[Data extracted from a collection]
########################################
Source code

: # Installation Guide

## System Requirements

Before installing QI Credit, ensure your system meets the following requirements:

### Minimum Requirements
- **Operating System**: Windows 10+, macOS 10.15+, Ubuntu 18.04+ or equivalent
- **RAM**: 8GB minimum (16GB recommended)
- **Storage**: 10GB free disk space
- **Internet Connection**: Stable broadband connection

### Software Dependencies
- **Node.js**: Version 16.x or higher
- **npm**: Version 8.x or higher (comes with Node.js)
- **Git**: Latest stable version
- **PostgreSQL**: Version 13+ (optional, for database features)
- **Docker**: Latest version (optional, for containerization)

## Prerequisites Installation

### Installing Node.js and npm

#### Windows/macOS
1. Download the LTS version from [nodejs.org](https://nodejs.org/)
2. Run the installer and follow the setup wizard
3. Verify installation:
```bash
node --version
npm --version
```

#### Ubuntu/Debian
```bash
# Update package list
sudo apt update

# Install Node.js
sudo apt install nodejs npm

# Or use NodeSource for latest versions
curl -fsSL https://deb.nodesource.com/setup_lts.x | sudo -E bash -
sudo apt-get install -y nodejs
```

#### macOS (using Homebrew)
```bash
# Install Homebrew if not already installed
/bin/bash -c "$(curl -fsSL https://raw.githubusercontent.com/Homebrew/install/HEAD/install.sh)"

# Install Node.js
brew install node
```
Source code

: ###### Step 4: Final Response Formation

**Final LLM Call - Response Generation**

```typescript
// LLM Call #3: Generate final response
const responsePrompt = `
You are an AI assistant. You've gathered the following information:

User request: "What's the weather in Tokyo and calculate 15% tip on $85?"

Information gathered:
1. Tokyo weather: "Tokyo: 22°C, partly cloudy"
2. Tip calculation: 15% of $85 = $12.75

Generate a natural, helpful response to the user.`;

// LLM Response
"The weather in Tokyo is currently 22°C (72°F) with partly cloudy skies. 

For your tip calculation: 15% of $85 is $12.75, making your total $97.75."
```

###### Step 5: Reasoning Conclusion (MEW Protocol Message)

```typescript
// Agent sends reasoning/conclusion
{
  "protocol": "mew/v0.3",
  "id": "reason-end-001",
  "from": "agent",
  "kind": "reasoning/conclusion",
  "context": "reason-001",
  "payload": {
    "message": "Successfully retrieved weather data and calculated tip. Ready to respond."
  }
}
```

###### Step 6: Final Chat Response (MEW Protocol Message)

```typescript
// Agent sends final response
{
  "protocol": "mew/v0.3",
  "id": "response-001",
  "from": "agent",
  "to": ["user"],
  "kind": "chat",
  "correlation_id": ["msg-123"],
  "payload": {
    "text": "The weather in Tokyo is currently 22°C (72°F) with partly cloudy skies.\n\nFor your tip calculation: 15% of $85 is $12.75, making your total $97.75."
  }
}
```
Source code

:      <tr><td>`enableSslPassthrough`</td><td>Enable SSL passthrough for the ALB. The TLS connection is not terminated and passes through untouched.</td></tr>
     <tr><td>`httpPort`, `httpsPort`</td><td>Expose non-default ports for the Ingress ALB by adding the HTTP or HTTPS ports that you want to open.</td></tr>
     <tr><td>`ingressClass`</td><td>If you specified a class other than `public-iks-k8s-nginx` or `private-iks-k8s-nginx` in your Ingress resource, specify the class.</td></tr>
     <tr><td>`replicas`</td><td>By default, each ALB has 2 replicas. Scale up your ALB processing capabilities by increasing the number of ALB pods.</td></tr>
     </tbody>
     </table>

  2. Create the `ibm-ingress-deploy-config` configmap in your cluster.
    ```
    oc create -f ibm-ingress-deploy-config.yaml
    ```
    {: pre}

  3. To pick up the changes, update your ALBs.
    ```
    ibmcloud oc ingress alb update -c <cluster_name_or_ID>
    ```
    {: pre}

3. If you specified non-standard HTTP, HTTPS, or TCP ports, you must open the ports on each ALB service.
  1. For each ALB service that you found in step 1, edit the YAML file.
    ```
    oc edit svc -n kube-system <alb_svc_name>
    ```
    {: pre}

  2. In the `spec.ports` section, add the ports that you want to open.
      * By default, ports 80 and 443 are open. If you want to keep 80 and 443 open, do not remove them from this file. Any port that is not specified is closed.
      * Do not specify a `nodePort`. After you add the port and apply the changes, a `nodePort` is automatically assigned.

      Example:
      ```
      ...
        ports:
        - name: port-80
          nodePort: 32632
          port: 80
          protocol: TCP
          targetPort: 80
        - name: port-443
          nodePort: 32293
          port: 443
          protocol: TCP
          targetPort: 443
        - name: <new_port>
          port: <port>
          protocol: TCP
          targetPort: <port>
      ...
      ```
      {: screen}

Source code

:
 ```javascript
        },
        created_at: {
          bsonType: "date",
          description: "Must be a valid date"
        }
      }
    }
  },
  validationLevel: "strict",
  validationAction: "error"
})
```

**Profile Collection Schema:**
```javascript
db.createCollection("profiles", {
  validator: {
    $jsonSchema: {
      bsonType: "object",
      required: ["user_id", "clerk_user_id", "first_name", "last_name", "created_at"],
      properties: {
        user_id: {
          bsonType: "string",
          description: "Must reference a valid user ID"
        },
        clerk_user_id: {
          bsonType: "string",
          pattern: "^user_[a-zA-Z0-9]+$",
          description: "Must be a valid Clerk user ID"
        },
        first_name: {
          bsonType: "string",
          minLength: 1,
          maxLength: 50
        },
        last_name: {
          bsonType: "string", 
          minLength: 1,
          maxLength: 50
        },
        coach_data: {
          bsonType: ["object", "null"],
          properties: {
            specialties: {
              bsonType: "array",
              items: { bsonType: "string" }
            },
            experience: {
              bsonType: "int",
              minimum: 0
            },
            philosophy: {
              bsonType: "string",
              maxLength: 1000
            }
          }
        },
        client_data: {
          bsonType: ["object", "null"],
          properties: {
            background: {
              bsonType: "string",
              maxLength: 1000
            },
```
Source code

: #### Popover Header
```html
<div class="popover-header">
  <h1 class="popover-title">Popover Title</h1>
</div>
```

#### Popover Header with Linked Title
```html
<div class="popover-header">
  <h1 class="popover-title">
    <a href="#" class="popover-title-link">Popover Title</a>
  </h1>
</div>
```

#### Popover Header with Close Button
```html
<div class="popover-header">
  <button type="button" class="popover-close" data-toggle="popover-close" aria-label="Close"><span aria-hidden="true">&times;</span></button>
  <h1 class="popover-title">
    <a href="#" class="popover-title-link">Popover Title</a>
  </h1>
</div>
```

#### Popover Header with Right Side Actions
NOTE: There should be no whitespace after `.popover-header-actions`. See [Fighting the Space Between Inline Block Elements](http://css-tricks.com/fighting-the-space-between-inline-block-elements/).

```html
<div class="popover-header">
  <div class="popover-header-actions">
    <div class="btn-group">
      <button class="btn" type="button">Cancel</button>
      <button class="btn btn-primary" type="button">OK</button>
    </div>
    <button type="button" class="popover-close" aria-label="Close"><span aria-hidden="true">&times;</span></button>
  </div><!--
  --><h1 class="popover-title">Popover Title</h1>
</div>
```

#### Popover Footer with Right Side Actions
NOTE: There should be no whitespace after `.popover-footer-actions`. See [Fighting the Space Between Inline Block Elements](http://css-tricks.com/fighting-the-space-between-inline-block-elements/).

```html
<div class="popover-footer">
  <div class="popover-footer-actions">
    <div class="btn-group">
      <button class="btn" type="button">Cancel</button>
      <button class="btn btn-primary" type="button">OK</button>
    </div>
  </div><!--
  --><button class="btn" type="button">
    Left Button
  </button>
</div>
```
########################################
» **Your task**:
Make an exact copy of every record listed above.

» **Solution to this task**:
Source code

: # Installation Guide

## System Requirements

Before installing QI Credit, ensure your system meets the following requirements:

### Minimum Requirements
- **Operating System**: Windows 10+, macOS 10.15+, Ubuntu 18.04+ or equivalent
- **RAM**: 8GB minimum (16GB recommended)
- **Storage**: 10GB free disk space
- **Internet Connection**: Stable broadband connection

### Software Dependencies
- **Node.js**: Version 16.x or higher
- **npm**: Version 8.x or higher (comes with Node.js)
- **Git**: Latest stable version
- **PostgreSQL**: Version 13+ (optional, for database features)
- **Docker**: Latest version (optional, for containerization)

## Prerequisites Installation

### Installing Node.js and npm

#### Windows/macOS
1. Download the LTS version from [nodejs.org](https://nodejs.org/)
2. Run the installer and follow the setup wizard
3. Verify installation:
```bash
node --version
npm --version
```

#### Ubuntu/Debian
```bash
# Update package list
sudo apt update

# Install Node.js
sudo apt install nodejs npm

# Or use NodeSource for latest versions
curl -fsSL https://deb.nodesource.com/setup_lts.x | sudo -E bash -
sudo apt-get install -y nodejs
```

#### macOS (using Homebrew)
```bash
# Install Homebrew if not already installed
/bin/bash -c "$(curl -fsSL https://raw.githubusercontent.com/Homebrew/install/HEAD/install.sh)"

# Install Node.js
brew install node
```
Source code

: ###### Step 4: Final Response Formation

**Final LLM Call - Response Generation**

```typescript
// LLM Call #3: Generate final response
const responsePrompt = `
You are an AI assistant. You've gathered the following information:

User request: "What's the weather in Tokyo and calculate 15% tip on $85?"

Information gathered:
1. Tokyo weather: "Tokyo: 22°C, partly cloudy"
2. Tip calculation: 15% of $85 = $12.75

Generate a natural, helpful response to the user.`;

// LLM Response
"The weather in Tokyo is currently 22°C (72°F) with partly cloudy skies. 

For your tip calculation: 15% of $85 is $12.75, making your total $97.75."
```

###### Step 5: Reasoning Conclusion (MEW Protocol Message)

```typescript
// Agent sends reasoning/conclusion
{
  "protocol": "mew/v0.3",
  "id": "reason-end-001",
  "from": "agent",
  "kind": "reasoning/conclusion",
  "context": "reason-001",
  "payload": {
    "message": "Successfully retrieved weather data and calculated tip. Ready to respond."
  }
}
```

###### Step 6: Final Chat Response (MEW Protocol Message)

```typescript
// Agent sends final response
{
  "protocol": "mew/v0.3",
  "id": "response-001",
  "from": "agent",
  "to": ["user"],
  "kind": "chat",
  "correlation_id": ["msg-123"],
  "payload": {
    "text": "The weather in Tokyo is currently 22°C (72°F) with partly cloudy skies.\n\nFor your tip calculation: 15% of $85 is $12.75, making your total $97.75."
  }
}
```
Source code

:      <tr><td>`enableSslPassthrough`</td><td>Enable SSL passthrough for the ALB. The TLS connection is not terminated and passes through untouched.</td></tr>
     <tr><td>`httpPort`, `httpsPort`</td><td>Expose non-default ports for the Ingress ALB by adding the HTTP or HTTPS ports that you want to open.</td></tr>
     <tr><td>`ingressClass`</td><td>If you specified a class other than `public-iks-k8s-nginx` or `private-iks-k8s-nginx` in your Ingress resource, specify the class.</td></tr>
     <tr><td>`replicas`</td><td>By default, each ALB has 2 replicas. Scale up your ALB processing capabilities by increasing the number of ALB pods.</td></tr>
     </tbody>
     </table>

  2. Create the `ibm-ingress-deploy-config` configmap in your cluster.
    ```
    oc create -f ibm-ingress-deploy-config.yaml
    ```
    {: pre}

  3. To pick up the changes, update your ALBs.
    ```
    ibmcloud oc ingress alb update -c <cluster_name_or_ID>
    ```
    {: pre}

3. If you specified non-standard HTTP, HTTPS, or TCP ports, you must open the ports on each ALB service.
  1. For each ALB service that you found in step 1, edit the YAML file.
    ```
    oc edit svc -n kube-system <alb_svc_name>
    ```
    {: pre}

  2. In the `spec.ports` section, add the ports that you want to open.
      * By default, ports 80 and 443 are open. If you want to keep 80 and 443 open, do not remove them from this file. Any port that is not specified is closed.
      * Do not specify a `nodePort`. After you add the port and apply the changes, a `nodePort` is automatically assigned.

      Example:
      ```
      ...
        ports:
        - name: port-80
          nodePort: 32632
          port: 80
          protocol: TCP
          targetPort: 80
        - name: port-443
          nodePort: 32293
          port: 443
          protocol: TCP
          targetPort: 443
        - name: <new_port>
          port: <port>
          protocol: TCP
          targetPort: <port>
      ...
      ```
      {: screen}

Source code

:
 ```javascript
        },
        created_at: {
          bsonType: "date",
          description: "Must be a valid date"
        }
      }
    }
  },
  validationLevel: "strict",
  validationAction: "error"
})
```

**Profile Collection Schema:**
```javascript
db.createCollection("profiles", {
  validator: {
    $jsonSchema: {
      bsonType: "object",
      required: ["user_id", "clerk_user_id", "first_name", "last_name", "created_at"],
      properties: {
        user_id: {
          bsonType: "string",
          description: "Must reference a valid user ID"
        },
        clerk_user_id: {
          bsonType: "string",
          pattern: "^user_[a-zA-Z0-9]+$",
          description: "Must be a valid Clerk user ID"
        },
        first_name: {
          bsonType: "string",
          minLength: 1,
          maxLength: 50
        },
        last_name: {
          bsonType: "string", 
          minLength: 1,
          maxLength: 50
        },
        coach_data: {
          bsonType: ["object", "null"],
          properties: {
            specialties: {
              bsonType: "array",
              items: { bsonType: "string" }
            },
            experience: {
              bsonType: "int",
              minimum: 0
            },
            philosophy: {
              bsonType: "string",
              maxLength: 1000
            }
          }
        },
        client_data: {
          bsonType: ["object", "null"],
          properties: {
            background: {
              bsonType: "string",
              maxLength: 1000
            },
```
Source code

: #### Popover Header
```html
<div class="popover-header">
  <h1 class="popover-title">Popover Title</h1>
</div>
```

#### Popover Header with Linked Title
```html
<div class="popover-header">
  <h1 class="popover-title">
    <a href="#" class="popover-title-link">Popover Title</a>
  </h1>
</div>
```

#### Popover Header with Close Button
```html
<div class="popover-header">
  <button type="button" class="popover-close" data-toggle="popover-close" aria-label="Close"><span aria-hidden="true">&times;</span></button>
  <h1 class="popover-title">
    <a href="#" class="popover-title-link">Popover Title</a>
  </h1>
</div>
```

#### Popover Header with Right Side Actions
NOTE: There should be no whitespace after `.popover-header-actions`. See [Fighting the Space Between Inline Block Elements](http://css-tricks.com/fighting-the-space-between-inline-block-elements/).

```html
<div class="popover-header">
  <div class="popover-header-actions">
    <div class="btn-group">
      <button class="btn" type="button">Cancel</button>
      <button class="btn btn-primary" type="button">OK</button>
    </div>
    <button type="button" class="popover-close" aria-label="Close"><span aria-hidden="true">&times;</span></button>
  </div><!--
  --><h1 class="popover-title">Popover Title</h1>
</div>
```

#### Popover Footer with Right Side Actions
NOTE: There should be no whitespace after `.popover-footer-actions`. See [Fighting the Space Between Inline Block Elements](http://css-tricks.com/fighting-the-space-between-inline-block-elements/).

```html
<div class="popover-footer">
  <div class="popover-footer-actions">
    <div class="btn-group">
      <button class="btn" type="button">Cancel</button>
      <button class="btn btn-primary" type="button">OK</button>
    </div>
  </div><!--
  --><button class="btn" type="button">
    Left Button
  </button>
</div>
```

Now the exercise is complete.